### What is required
Can you copy, word for word, the lines in the records below between the line holding "common name: Eurasian hoopoe" and the line holding "genus: Cladonia", with both of those lines included?

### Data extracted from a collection
START

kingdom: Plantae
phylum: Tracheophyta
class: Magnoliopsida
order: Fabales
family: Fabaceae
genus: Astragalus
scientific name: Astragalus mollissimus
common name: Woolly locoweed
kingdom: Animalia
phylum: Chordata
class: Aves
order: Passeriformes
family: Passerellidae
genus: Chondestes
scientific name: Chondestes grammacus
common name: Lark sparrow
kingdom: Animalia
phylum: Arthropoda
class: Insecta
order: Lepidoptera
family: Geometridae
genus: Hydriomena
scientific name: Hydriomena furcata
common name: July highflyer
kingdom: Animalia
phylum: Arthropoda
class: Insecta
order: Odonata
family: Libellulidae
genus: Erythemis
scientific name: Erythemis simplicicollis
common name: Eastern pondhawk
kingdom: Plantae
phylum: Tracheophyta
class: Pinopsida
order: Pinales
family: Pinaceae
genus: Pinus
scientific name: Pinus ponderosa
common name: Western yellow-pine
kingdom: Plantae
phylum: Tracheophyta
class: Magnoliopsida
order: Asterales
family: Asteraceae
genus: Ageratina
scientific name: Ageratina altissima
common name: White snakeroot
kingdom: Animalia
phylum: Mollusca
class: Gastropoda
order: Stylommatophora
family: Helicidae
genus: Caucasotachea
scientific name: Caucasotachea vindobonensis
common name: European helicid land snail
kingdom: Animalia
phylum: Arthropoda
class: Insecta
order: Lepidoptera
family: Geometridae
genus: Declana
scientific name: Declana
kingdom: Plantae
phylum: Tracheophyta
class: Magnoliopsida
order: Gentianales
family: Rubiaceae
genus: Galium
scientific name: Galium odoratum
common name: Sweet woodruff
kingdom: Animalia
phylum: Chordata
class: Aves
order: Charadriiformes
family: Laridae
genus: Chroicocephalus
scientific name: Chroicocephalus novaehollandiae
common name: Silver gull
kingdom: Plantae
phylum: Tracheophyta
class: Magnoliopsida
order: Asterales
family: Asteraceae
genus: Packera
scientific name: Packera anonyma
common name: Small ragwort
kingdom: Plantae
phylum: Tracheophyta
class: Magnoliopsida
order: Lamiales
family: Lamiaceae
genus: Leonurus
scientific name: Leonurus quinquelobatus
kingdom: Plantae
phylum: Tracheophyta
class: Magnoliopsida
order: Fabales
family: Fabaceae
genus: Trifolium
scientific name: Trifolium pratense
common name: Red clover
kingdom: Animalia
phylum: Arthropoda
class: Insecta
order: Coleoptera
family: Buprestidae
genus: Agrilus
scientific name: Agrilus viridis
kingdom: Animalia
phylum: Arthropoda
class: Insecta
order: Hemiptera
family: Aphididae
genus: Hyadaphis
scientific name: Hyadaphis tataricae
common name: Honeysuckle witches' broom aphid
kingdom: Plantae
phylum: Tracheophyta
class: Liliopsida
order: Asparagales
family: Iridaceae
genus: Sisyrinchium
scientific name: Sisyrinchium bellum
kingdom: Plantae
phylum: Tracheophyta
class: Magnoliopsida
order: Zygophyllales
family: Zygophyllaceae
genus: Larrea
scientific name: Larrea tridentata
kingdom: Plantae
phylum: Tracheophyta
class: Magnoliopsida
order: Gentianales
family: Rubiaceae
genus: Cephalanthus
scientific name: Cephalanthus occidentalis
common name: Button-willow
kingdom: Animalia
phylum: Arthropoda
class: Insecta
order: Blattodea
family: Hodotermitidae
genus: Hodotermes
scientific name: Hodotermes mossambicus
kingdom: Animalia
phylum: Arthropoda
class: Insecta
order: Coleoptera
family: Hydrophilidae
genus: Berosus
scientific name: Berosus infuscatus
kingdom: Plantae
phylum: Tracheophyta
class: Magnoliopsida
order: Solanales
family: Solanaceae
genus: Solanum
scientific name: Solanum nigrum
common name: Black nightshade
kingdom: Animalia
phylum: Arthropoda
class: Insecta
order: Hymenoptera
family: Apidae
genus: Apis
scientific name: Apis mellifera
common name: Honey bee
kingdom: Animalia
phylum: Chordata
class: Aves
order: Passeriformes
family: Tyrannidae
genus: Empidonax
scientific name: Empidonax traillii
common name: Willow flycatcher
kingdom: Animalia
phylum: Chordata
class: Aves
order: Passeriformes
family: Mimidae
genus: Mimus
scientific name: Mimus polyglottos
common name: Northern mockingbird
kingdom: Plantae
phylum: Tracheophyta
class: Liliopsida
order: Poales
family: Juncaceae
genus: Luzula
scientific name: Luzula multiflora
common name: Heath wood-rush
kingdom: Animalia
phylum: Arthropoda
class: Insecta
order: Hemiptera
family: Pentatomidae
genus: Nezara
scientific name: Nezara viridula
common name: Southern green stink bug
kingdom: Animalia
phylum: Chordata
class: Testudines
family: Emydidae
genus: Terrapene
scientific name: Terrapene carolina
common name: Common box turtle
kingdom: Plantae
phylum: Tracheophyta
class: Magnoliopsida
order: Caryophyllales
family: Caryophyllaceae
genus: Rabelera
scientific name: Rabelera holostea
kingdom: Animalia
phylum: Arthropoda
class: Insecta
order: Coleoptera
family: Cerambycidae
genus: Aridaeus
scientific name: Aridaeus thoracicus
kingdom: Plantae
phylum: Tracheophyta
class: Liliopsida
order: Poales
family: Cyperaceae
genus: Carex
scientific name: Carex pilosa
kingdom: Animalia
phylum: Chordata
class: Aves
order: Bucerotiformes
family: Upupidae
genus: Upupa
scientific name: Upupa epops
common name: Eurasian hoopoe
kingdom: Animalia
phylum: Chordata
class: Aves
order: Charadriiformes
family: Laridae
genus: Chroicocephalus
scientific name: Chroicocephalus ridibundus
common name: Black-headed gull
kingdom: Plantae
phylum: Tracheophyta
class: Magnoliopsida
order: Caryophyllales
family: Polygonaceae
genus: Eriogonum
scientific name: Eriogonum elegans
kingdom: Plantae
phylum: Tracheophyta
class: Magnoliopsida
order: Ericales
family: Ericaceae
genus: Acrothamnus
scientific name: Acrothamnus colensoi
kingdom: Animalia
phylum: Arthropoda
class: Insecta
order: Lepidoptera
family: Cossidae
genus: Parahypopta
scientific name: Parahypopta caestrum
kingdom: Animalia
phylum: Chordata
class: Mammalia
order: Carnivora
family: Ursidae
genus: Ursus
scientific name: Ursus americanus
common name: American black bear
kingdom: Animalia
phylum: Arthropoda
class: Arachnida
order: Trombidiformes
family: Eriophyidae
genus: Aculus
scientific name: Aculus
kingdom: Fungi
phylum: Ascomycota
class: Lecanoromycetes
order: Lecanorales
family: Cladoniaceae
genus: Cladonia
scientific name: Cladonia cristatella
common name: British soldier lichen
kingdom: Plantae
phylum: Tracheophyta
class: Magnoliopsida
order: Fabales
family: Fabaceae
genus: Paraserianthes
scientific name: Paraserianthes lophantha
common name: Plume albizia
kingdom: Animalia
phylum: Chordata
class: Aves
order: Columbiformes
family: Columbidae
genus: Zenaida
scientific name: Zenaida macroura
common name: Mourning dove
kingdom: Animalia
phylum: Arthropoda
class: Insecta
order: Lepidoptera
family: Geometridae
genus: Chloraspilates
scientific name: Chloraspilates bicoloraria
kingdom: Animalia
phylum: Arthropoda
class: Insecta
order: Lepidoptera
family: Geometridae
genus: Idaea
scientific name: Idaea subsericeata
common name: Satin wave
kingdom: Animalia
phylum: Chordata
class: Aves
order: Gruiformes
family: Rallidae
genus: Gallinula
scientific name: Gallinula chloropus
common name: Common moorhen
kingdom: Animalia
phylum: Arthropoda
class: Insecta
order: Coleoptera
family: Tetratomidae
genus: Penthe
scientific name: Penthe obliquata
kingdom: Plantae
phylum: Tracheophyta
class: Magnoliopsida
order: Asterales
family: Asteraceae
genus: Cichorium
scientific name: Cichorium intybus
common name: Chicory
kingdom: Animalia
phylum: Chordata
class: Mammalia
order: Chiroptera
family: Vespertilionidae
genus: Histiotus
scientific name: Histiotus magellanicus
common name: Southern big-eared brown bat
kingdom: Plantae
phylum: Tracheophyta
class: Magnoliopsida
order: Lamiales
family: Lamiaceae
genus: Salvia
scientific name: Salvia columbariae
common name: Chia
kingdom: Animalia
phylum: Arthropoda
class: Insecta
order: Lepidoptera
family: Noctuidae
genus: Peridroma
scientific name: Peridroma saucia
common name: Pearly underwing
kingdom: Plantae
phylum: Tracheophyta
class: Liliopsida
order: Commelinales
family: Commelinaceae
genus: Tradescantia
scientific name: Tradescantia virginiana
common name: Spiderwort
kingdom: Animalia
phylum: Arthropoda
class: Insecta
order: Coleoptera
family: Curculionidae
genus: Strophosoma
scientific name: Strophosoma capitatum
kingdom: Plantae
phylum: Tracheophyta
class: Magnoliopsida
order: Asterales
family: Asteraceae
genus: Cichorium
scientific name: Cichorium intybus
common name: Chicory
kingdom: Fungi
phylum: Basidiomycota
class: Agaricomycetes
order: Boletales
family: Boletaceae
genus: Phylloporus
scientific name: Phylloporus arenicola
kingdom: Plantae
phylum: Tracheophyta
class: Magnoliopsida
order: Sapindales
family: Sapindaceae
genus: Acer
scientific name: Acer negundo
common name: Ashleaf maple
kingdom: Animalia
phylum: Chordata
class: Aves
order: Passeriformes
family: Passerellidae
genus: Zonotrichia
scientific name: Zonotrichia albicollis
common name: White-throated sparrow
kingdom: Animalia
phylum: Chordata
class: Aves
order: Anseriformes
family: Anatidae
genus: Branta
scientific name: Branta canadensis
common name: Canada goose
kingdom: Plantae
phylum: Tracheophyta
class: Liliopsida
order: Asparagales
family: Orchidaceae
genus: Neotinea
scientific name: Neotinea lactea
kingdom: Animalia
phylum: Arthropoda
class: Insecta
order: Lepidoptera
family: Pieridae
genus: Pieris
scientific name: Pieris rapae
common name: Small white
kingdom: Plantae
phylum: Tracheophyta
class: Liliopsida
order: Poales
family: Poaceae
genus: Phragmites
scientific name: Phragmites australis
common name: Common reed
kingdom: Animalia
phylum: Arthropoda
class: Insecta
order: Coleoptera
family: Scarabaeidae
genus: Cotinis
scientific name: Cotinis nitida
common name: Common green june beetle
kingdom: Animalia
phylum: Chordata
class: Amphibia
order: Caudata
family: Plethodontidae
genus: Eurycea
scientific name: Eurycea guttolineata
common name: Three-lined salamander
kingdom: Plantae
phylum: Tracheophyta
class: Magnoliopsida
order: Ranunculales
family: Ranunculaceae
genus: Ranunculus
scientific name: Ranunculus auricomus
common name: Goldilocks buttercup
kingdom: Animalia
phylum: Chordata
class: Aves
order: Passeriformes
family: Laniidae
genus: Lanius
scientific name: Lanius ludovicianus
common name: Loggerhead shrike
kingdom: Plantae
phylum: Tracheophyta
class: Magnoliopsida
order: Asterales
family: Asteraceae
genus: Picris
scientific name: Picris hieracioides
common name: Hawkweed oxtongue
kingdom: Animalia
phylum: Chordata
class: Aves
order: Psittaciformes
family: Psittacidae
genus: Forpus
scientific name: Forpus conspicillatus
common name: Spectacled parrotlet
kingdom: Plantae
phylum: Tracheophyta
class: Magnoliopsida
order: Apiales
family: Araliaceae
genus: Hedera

END

### Exercise result
common name: Eurasian hoopoe
kingdom: Animalia
phylum: Chordata
class: Aves
order: Charadriiformes
family: Laridae
genus: Chroicocephalus
scientific name: Chroicocephalus ridibundus
common name: Black-headed gull
kingdom: Plantae
phylum: Tracheophyta
class: Magnoliopsida
order: Caryophyllales
family: Polygonaceae
genus: Eriogonum
scientific name: Eriogonum elegans
kingdom: Plantae
phylum: Tracheophyta
class: Magnoliopsida
order: Ericales
family: Ericaceae
genus: Acrothamnus
scientific name: Acrothamnus colensoi
kingdom: Animalia
phylum: Arthropoda
class: Insecta
order: Lepidoptera
family: Cossidae
genus: Parahypopta
scientific name: Parahypopta caestrum
kingdom: Animalia
phylum: Chordata
class: Mammalia
order: Carnivora
family: Ursidae
genus: Ursus
scientific name: Ursus americanus
common name: American black bear
kingdom: Animalia
phylum: Arthropoda
class: Arachnida
order: Trombidiformes
family: Eriophyidae
genus: Aculus
scientific name: Aculus
kingdom: Fungi
phylum: Ascomycota
class: Lecanoromycetes
order: Lecanorales
family: Cladoniaceae
genus: Cladonia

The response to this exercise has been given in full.